Until next time. The Locarno Film Festival has decided to postpone the Blake Edwards laugh marathon and to shine a spotlight on black cinema. It’s a shift in perspective, and Retrospective. The new Locarno72 Retrospective is called Black Light, and it will explore the boundaries of a filmmaking that encompasses all kinds of filmmaking: black cinema.
This new development came from the United States: for the past few weeks, the Blake Edwards Estate has requested that the 2019 Retrospective, focusing on the comedy genius, be postponed. Hence the Festival’s decision to put the present on hold and bring forth the future: Black Light, which was conceived as the Retrospective for 2020, will now be part of Locarno72. While curator Roberto Turigliatto will continue to work on upcoming retrospectives, the Locarno Film Festival is now ready to greet the key players of a century of black cinema, curated by the independent author and specialist Greg de Cuir Jr. He’s in charge of Black Light, a journey through the 20th century that will bleed into the beginnings of the 21st, showcasing geographies and filmmakers on opposite ends.
Just as one can’t talk about a single Africa, one can’t talk about a single “black cinema”. Reality, which sinks its hands in history and amongst stories, is more complex. The Locarno72 Retrospective intends to go beyond the concept of blackness as an identity or social issue, and investigate the vision of filmmakers who dealt with those topics, on a historical or political level, in different times and places.
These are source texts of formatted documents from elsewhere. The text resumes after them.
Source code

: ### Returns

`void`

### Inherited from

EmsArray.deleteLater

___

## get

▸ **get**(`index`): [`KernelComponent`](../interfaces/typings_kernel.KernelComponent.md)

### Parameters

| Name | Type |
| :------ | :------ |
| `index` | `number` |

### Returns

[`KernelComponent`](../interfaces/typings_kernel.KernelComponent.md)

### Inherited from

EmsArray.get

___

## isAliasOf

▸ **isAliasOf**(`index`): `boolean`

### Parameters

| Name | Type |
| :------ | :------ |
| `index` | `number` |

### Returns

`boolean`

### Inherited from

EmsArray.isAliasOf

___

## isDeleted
The Black Light retrospective is structured like an eclectic inquiry, focusing mainly on the 20th century, and will present cult directors, race movies from the 1920s and 1930s, pioneering masterpieces and essential filmmakers who dealt with the racial politics of the time.
Lili Hinstin, Artistic Director of the Locarno Film Festival: “I’m often asked about gender, within the framework of the extraordinary movement that is #MeToo; I do think, however, that the struggle against social domination must go beyond the plight of women and include all those who do not match the supremacy of straight white males. A concept as recent as ‘race’, born in the 18th century, is part of that discussion and contemporaneous to the birth and history of cinema. What the Locarno Film Festival wishes to ask itself and investigate, through the Black Light Retrospective, is how artists tackled the question of blackness through cinema in the 20th century.”
The Retrospective, curated by Greg de Cuir Jr., will be presented in partnership with the Cinémathèque suisse. A publication in English and French by Capricci will also enrich the program.